McClellan's soldiers picked up their own wounded during the night, and withdrew to Harrison's landing. Many of the commanders on the spot protested bitterly, since they believed they were in a position to drive the battered rebels off the field. Even Porter, a close friend of McClellan's who rarely disagreed with him, felt that they could throw Lee back through the streets of Richmond. Phil Kearny was even more adamant: "I, Philip Kearny, an old soldier, enter my solemn protest against this order to retreat. We ought, instead of retreating, to follow up the enemy and take Richmond. And in full view of the responsibility of such a declaration, I say to you all, such an order can only be prompted by cowardice or treason!" Even such a violent declaration did not persuade McClellan. He was taking no chances, and the counterstroke was not delivered.

When the sun came up the next morning, 2 July, Colonel William Averell, commanding the Federal rear guard on the hill, looked down its slopes and later wrote: "Dead and wounded men were on the ground in every attitude of distress. A third of them were dead or dying, but enough were alive and moving to give the field a singular crawling effect."

* The fight to drive McClellan from Richmond, known as the Seven Days' Battles, were over. The Confederates lost over 5,000 men at Malvern Hill, for a total of over 20,000 in the entire sequence of fights, amounting to a quarter of Lee's command. The Federals had lost a little over 3,000 men on 1 July; their total losses were almost 16,000, though after stragglers came in and the less seriously wounded returned to the ranks, the casualties would be lower on both sides and tip the ratio back to favor the Confederates, with a loss of about 12,500 rebels to 14,000 Yankees.

This was still not the kind of losses the Confederacy could tolerate for long. Longstreet told Lee the day after the assault on Malvern Hill: "I think you hurt them about as much as they hurt you." Lee answered with a trace of black humor: "Then I am glad we punished them well, at any rate."

Despite the fact that the Confederates had taken casualties that they could not afford, the Seven Days was a clear Confederate victory. McClellan's plans had been frustrated, and little he said could conceal the fact that he had been driven off in retreat by an inferior force, which had in fact taken the worst of it in many of the fights that made up the battle. This humiliation was all the more striking because Lee's army had done little but blunder from the first to the last of it. Lee wrote in frustration in his report: "Under ordinary circumstances, the Federal Army should have been destroyed."

This sounded like bluster.
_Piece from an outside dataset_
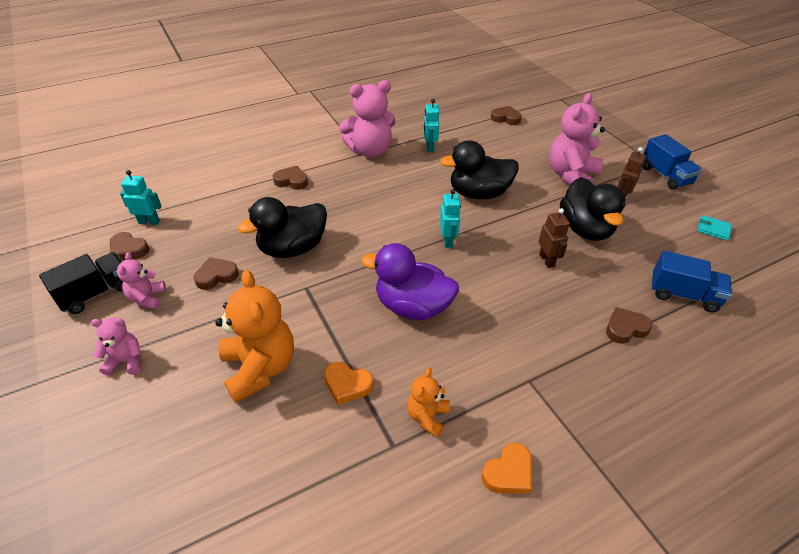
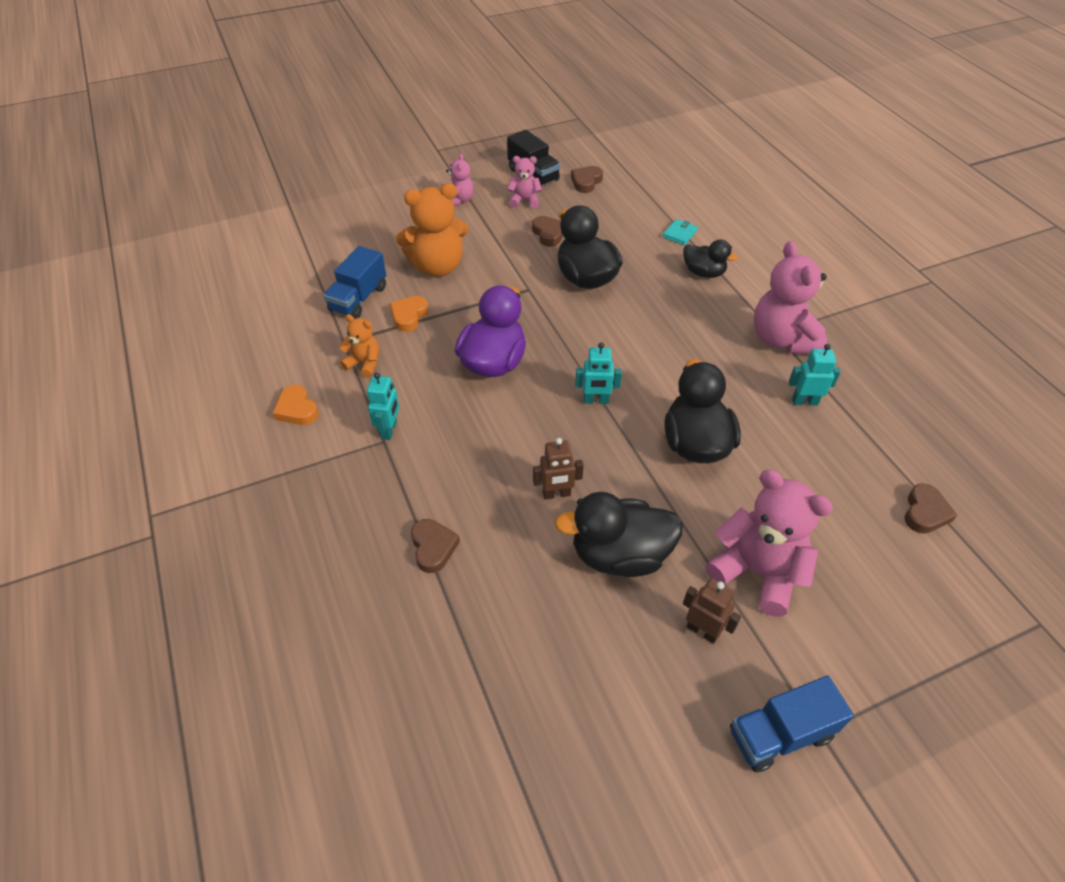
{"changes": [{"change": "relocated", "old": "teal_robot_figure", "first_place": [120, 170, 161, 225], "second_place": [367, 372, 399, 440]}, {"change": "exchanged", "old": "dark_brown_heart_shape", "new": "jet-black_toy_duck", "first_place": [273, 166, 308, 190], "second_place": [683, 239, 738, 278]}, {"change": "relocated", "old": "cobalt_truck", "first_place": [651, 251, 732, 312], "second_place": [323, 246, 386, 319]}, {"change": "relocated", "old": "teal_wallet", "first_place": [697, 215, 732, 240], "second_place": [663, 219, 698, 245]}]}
Lee's command had been put together from parts and was inexperienced, and trouble was almost certain under those circumstances. If Lee had been fighting a general with nerve, it would have been Lee who would have been destroyed. But Lee was never inclined to bluster: such a statement was simply a reflection of his mentality. Nothing less than total victory was acceptable. The most courteous man imaginable in his demeanor, Lee was a tiger underneath with an instinctive desire to move in for the kill -- and though he loved and honored the men who fought for him, he would demand very much of them in battle, and large numbers would pay with their lives. It was an indication of the kind of leader he was that his men not only gave him all that he demanded, but revered him as well.